The world's most valuable technology company headed into its annual shareholders' meeting at its headquarters on shakier ground than it has been accustomed to in years, since the iPhone and iPad helped vault the company to premier investment status.
A declining share price has lent weight to Wall Street's demand that it share more of its $137 billion in cash and securities pile - equivalent to Hungary's Gross Domestic Product, and growing - a debate now spearheaded by outspoken hedge fund manager David Einhorn.
Einhorn was not spotted at the meeting at the company's headquarters at 1 Infinite Loop in Cupertino. Cook repeated that the company's board remained in "very very active" discussions about options for cash sharing, and said he shared investors' dissatisfaction over the stock price.
"I don't like it either. The board doesn't like it. The management team doesn't like it," Cook told investors.
"What we are focused on is the long term.

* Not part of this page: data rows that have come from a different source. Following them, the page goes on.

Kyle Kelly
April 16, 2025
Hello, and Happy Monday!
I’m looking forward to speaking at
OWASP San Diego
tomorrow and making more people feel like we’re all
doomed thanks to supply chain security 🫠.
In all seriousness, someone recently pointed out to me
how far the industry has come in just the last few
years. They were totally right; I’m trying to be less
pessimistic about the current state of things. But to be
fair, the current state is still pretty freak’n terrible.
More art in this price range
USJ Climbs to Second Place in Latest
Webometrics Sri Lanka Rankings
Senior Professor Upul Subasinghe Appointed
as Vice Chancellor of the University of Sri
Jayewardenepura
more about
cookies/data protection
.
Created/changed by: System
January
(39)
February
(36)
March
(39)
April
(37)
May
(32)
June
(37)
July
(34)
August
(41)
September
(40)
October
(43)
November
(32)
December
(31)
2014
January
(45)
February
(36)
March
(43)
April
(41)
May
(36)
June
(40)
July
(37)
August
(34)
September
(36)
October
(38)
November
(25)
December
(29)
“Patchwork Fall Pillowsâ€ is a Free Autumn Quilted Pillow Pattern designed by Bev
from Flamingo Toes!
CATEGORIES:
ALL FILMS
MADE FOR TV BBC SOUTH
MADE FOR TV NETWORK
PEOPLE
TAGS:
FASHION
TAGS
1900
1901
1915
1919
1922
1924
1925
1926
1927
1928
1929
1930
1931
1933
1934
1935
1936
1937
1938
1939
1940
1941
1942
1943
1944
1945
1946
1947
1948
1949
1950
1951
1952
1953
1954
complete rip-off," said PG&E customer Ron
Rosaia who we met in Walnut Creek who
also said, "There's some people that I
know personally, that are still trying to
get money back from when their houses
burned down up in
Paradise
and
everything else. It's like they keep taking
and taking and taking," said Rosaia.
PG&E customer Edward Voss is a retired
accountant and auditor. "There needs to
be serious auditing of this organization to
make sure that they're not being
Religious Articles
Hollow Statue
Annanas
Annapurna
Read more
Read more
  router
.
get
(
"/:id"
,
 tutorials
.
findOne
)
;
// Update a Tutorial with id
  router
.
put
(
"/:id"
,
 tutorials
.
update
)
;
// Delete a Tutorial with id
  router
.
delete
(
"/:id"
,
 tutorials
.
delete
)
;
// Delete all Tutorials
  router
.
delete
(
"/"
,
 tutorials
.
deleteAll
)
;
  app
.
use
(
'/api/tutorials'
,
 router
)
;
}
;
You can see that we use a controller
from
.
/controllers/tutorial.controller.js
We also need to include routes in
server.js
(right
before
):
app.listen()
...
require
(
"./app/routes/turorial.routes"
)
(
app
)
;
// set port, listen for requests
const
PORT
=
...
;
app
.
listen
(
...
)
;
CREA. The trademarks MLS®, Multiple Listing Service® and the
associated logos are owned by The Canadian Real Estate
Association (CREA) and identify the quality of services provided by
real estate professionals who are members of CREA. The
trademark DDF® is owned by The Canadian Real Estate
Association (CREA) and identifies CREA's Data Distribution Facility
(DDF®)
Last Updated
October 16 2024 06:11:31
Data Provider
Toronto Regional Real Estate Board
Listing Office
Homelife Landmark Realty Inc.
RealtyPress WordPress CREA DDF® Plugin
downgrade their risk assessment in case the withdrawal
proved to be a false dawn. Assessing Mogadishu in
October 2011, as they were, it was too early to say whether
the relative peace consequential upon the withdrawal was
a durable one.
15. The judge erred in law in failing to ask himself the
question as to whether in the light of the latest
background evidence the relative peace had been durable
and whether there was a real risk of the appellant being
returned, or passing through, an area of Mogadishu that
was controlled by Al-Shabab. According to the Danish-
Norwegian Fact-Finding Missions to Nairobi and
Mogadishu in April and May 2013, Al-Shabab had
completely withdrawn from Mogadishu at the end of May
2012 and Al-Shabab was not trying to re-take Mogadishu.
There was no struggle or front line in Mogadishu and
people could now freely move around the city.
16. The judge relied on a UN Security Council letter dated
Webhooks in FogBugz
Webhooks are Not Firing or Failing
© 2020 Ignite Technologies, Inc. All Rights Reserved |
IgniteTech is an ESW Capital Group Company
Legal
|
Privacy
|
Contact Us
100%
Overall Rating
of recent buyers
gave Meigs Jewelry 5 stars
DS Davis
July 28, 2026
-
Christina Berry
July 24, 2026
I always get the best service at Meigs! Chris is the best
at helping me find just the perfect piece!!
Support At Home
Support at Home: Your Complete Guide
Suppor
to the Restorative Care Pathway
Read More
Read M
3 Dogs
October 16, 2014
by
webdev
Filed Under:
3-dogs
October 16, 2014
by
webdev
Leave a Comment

This has always been a secret of Apple."
By focusing on the long term, revenue and profit will follow, he said.
Apple had the "mother of all years" last year with growth, in terms of dollars, outpacing that of Microsoft Corp, Google Inc, Nokia and several other major technology companies combined, Cook said.
Cook -- who was re-elected to the board with 99.1 percent of shareholder votes -- added that the company was working on new product categories, but, as usual, would not elaborate.
Speculation is rife on Wall Street and in Silicon Valley that the iPhone maker is working on a project to revolutionize the television and TV content, or a smart "iWatch."
Apple's stock was down 0.25 percent to $447.86 in afternoon trade. It is now down more than 35 percent from its $702.10 September peak.